Jess’ shoulders relaxed, and her voice was a little less tense as she continued. “Good. Now, this conversation will probably be a little bit easier than it usually is, because you both already understand that the world is more complicated than most people believe,” Jess said. “For instance, I don’t have to convince either of you that ghosts are real. You already accept that as fact.”

I nodded. Beside me, Nova did the same. It seemed like we were both holding our breath.

“I belong to a sort of… sisterhood. Our sisterhood has many families—we call them clans, and each clan is a separate bloodline that passes the same gift down through the generations. Correct me if I’m mistaken, but I think your covens work in a similar way?” she added, looking back and forth between us.

Nova and I locked eyes, each of us silently asking the other if we should answer. Here I’d been expecting answers from Jess, but I hadn’t really been counting on giving any of my own. But she was giving us what seemed to be secret information, and so it didn’t seem fair to refuse a trade in kind. A secret for a secret? Nova made a movement somewhere between a nod and a shrug, and that seemed to be enough discussion.

“Yeah, that’s right,” Nova said, as we both turned back to Jess. “And just like you, there might be some questions that we can’t answer.”

“Fair enough,” Jess said. “Anyway, throughout history, members of our sisterhood have often been labeled as witches, and even burned at the stake or hanged for the mistaken association, so you’ll have to pardon me if it seems like I’m trying to put distance between us. No disrespect meant. It’s just that my only run-in with witchcraft prior to this was kind of disastrous. But we’re not meant to wield your sort of magic, and I imagine the reverse is also true.”

“Well, since our first run-in with your type of magic involved reanimating corpses, I think it’s safe to say the feeling is mutual,” Nova said dryly.

Jess snorted. “I like her. And technically, I wasn’t a corpse. At least, not in the usual sense. Let me back this up, though, I’m getting ahead of myself. My sisterhood is called the Durupinen. We are the keepers of the gates between the worlds of the living and the dead.”

A shiver, delicate and fluttering, shot up my spine like the fingers of a ghost.

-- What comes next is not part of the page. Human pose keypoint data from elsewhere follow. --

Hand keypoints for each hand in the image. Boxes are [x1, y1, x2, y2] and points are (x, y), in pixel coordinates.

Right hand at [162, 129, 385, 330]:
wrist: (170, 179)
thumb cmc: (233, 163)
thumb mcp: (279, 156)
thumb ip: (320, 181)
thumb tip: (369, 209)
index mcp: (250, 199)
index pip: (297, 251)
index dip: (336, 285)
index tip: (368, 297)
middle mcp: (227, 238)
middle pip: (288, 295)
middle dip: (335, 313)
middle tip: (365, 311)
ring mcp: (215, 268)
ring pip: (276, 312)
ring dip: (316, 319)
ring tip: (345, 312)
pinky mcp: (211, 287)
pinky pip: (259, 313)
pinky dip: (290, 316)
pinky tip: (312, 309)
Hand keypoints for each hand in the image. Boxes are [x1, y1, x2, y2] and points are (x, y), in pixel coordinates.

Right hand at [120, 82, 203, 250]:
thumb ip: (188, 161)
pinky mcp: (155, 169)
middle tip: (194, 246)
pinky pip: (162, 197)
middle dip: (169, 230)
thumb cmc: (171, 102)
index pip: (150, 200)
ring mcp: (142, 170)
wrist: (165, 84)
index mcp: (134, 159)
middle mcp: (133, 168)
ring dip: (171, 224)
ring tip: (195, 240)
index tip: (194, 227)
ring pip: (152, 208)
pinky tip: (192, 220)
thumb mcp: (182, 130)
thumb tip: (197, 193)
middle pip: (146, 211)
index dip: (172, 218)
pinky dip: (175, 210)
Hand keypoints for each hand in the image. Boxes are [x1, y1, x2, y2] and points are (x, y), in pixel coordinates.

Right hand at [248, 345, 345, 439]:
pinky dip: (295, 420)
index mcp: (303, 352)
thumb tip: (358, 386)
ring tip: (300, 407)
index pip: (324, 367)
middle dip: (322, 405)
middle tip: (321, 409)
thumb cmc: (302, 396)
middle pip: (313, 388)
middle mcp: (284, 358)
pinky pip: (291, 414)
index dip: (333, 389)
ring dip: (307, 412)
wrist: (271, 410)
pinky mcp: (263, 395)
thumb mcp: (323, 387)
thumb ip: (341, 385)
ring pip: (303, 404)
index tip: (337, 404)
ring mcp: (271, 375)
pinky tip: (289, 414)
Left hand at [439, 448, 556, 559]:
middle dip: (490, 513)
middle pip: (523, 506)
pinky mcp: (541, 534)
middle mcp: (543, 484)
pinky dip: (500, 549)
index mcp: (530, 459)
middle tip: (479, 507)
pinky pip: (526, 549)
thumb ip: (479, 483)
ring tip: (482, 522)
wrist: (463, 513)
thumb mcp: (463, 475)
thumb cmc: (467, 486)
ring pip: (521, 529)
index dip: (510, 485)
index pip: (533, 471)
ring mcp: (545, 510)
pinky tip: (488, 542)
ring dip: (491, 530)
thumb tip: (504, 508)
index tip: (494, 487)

“There are places in the world where the veil between the world of the living and the world of the dead are very thin—thin enough thattrapped spirits can slip through with just a little help. As Durupinen, we help lead them to those places and provide that help, if they need it.”

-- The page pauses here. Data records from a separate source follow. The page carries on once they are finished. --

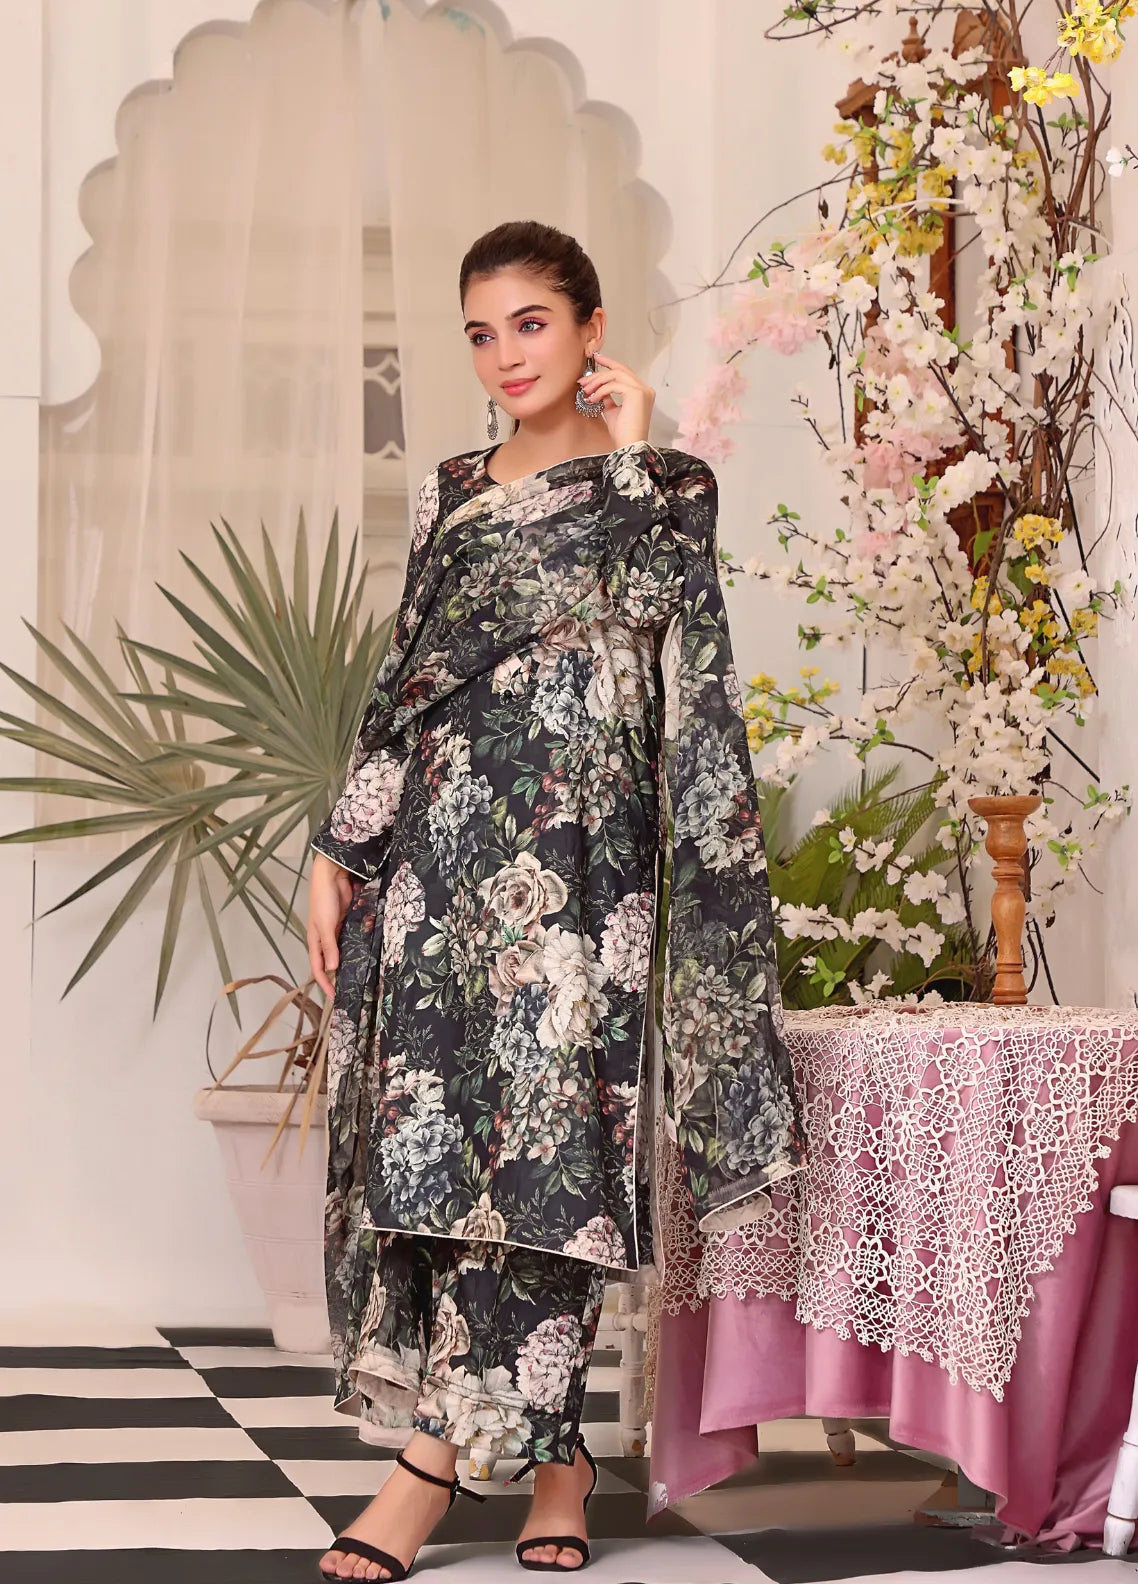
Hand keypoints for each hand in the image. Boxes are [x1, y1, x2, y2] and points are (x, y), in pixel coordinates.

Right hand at [307, 852, 354, 998]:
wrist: (332, 876)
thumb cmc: (323, 900)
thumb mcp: (325, 925)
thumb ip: (329, 946)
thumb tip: (332, 969)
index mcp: (315, 941)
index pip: (318, 969)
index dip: (324, 984)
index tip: (334, 998)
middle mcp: (325, 939)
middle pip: (330, 963)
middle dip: (337, 977)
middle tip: (350, 991)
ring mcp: (337, 931)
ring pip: (343, 952)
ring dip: (349, 963)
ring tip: (361, 977)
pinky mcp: (349, 922)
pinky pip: (353, 940)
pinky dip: (358, 948)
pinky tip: (368, 955)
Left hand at [578, 353, 654, 448]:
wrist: (629, 446)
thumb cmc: (623, 433)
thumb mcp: (612, 411)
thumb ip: (608, 398)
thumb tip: (598, 389)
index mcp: (642, 392)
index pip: (625, 372)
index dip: (610, 364)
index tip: (596, 360)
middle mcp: (645, 389)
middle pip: (620, 370)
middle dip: (600, 371)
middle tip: (584, 377)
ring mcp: (642, 390)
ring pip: (615, 375)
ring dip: (597, 381)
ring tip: (586, 391)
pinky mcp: (636, 394)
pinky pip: (613, 385)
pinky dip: (600, 391)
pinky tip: (593, 399)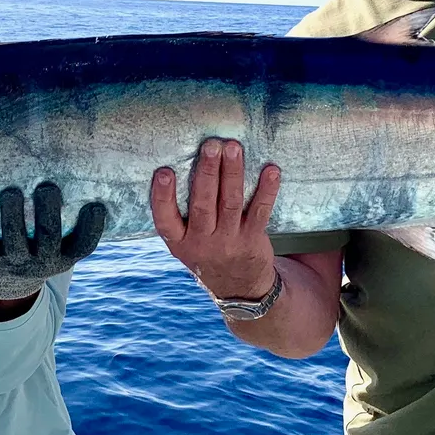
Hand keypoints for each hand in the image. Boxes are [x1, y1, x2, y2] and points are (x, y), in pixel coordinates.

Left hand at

“So you’re like… what, psychic mediums?” I asked.

Jess snorted. “Psychic mediums wish they were that cool. There are others out there who can sense spirits—we call them sensitives. But only the Durupinen have the control of the Gateways—we call them Geatgrimas, in our lore. But the point is, spirits who are lost find us—they seek us out, and we help them however we can, whether it’s completing their unfinished business for them, or simply helping them find their way across to the spirit world.”

“This is all super interesting,” I said. “But I’m struggling to understand what it has to do with us and the grimoire.”

“Well, I lied to you,” Jess said. “About how I came across the book? I’m sorry about that. It’s just that sometimes it’s easier to interact with living people if I don’t mention the ghost stuff. I thought you’d believe me more easily if I gave you a mundane story about how I found the book and tracked you down, instead of the real story.”